(Document excerpt Opens)

Christmas was a very quiet day with us, but our New Year's festivities were all the more hilarious, and we made the most of what little remained of beer and wine aboard the "Choising."

It had been my intention to arrive in the Perim Straits immediately after sundown. In this we were not quite successful, however, and again for the reason that we had no marine charts. just as once before we had to draw a chart for ourselves when running into Padang, so now we had been obliged to make one of the Red Sea, and, naturally, our knowledge of the "Choising's" position was not quite accurate. As a consequence, we arrived at the Straits of Perim a few hours too early. I therefore gave orders to turn about and cruise back and forth a while. A large steamer coming from Dachibuti gave us some anxious moments, for we took her to be a man-of-war. She turned out to be a French mail steamer, however. As soon as darkness set in, we steered for the Straits of Perim again, and proceeded at high speed.

I had counted with certainty upon meeting with some sort of patrol in the Straits. In that event we would have been quite helpless, for with the "Choising" we could not face even the smallest hostile war vessel. We could not so much as run away, for any steam launch could have overtaken us. As my chief purpose was to conduct my men to where they could again serve in defence of their country, I determined, if necessary, to sacrifice the "Choising."

In case we should meet a hostile ship close to the African coast, I intended to strand our vessel and leave her there, taking the men with me in the long boats. We should then be ashore in the enemy's territory, and free to do as we might deem best. Should we be overtaken on the northerly side of the Straits, it was my intention to run boldly into the Perim harbor, trusting in Heaven for the outcome, or, if I failed in this, I proposed to run the steamer aground, and venture a bold attack upon the telegraph station which we knew was located in this vicinity. To be prepared for any emergency, the "Choising's" three largest long boats were swung out, lowered to the bulwarks, and made fast. Water, provisions for eight weeks, arms and ammunition, besides a few personal belongings, were stowed away in the boats.

An officer was placed in command of each one of them, and a particular crew designated for duty in it. The only orders given to the boats' crews were, once for all: "Obey your officer."

And again, as darkness came on, we were in much uncertainty with regard to our ship's position. Ahead of us we saw a group of small islands which, we concluded, must be the "Seven Brothers" lying just at the entrance of the Straits. In truth, however, these were the Arabian mountains, whose highest peaks rose into view just above the horizon, a fact which we did not discover until we came in sight of the Perim revolving light. This gave us a good fixed point from which to direct our further course.

(Document excerpt Closes)

Requirement 1 →
Copy the part of the entries that opens with their first line and closes with the line containing "to-back hits.", keeping each line as it is and including both ends.

(Records to process Opens)

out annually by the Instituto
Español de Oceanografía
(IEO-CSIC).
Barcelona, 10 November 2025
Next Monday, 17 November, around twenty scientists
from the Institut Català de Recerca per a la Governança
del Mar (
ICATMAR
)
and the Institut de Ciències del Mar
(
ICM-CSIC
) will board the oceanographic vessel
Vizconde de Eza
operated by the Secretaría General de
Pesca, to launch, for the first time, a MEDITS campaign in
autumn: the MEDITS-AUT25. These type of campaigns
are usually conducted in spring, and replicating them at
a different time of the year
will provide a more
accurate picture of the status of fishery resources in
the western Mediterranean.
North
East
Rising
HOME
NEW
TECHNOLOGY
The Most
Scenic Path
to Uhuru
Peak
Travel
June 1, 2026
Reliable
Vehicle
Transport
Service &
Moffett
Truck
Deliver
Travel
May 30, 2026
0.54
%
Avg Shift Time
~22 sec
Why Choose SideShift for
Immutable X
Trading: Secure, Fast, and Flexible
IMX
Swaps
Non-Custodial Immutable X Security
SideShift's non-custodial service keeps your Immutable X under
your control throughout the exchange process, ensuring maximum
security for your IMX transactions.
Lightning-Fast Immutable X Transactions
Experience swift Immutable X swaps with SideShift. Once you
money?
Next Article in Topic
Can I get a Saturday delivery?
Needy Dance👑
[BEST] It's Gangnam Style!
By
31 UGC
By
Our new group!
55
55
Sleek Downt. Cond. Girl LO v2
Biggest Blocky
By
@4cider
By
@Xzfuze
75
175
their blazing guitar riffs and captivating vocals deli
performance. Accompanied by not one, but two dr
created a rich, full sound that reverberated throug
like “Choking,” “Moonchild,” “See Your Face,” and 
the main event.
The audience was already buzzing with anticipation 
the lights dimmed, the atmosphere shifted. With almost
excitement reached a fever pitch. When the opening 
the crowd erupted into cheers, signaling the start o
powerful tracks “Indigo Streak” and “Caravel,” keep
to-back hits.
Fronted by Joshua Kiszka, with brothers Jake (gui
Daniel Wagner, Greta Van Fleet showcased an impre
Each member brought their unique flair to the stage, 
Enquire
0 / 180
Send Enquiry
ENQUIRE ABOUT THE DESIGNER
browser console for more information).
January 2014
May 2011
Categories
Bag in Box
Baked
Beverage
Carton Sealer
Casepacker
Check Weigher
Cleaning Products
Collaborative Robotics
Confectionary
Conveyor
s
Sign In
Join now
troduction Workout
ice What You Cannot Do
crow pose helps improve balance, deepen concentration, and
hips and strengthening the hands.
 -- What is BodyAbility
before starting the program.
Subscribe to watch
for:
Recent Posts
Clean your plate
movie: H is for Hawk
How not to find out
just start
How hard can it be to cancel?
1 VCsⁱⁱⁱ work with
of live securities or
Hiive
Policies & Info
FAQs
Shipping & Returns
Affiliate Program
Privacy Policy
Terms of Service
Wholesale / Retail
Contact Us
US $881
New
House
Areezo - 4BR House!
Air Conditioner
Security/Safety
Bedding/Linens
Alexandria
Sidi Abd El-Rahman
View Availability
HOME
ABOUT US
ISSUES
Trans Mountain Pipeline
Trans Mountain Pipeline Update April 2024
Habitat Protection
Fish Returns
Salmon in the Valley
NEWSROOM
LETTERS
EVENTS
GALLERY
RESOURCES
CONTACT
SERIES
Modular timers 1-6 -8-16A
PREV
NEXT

(Records to process Closes)

Requirement 2 →
In the voyage excerpt, why did the "Choising" reach the Straits of Perim a few hours too early?

Task answer 1 →
out annually by the Instituto
Español de Oceanografía
(IEO-CSIC).
Barcelona, 10 November 2025
Next Monday, 17 November, around twenty scientists
from the Institut Català de Recerca per a la Governança
del Mar (
ICATMAR
)
and the Institut de Ciències del Mar
(
ICM-CSIC
) will board the oceanographic vessel
Vizconde de Eza
operated by the Secretaría General de
Pesca, to launch, for the first time, a MEDITS campaign in
autumn: the MEDITS-AUT25. These type of campaigns
are usually conducted in spring, and replicating them at
a different time of the year
will provide a more
accurate picture of the status of fishery resources in
the western Mediterranean.
North
East
Rising
HOME
NEW
TECHNOLOGY
The Most
Scenic Path
to Uhuru
Peak
Travel
June 1, 2026
Reliable
Vehicle
Transport
Service &
Moffett
Truck
Deliver
Travel
May 30, 2026
0.54
%
Avg Shift Time
~22 sec
Why Choose SideShift for
Immutable X
Trading: Secure, Fast, and Flexible
IMX
Swaps
Non-Custodial Immutable X Security
SideShift's non-custodial service keeps your Immutable X under
your control throughout the exchange process, ensuring maximum
security for your IMX transactions.
Lightning-Fast Immutable X Transactions
Experience swift Immutable X swaps with SideShift. Once you
money?
Next Article in Topic
Can I get a Saturday delivery?
Needy Dance👑
[BEST] It's Gangnam Style!
By
31 UGC
By
Our new group!
55
55
Sleek Downt. Cond. Girl LO v2
Biggest Blocky
By
@4cider
By
@Xzfuze
75
175
their blazing guitar riffs and captivating vocals deli
performance. Accompanied by not one, but two dr
created a rich, full sound that reverberated throug
like “Choking,” “Moonchild,” “See Your Face,” and 
the main event.
The audience was already buzzing with anticipation 
the lights dimmed, the atmosphere shifted. With almost
excitement reached a fever pitch. When the opening 
the crowd erupted into cheers, signaling the start o
powerful tracks “Indigo Streak” and “Caravel,” keep
to-back hits.

Task answer 2 →
The crew had no marine charts and had to draw their own chart of the Red Sea. Because of this, their knowledge of the ship's position was not quite accurate.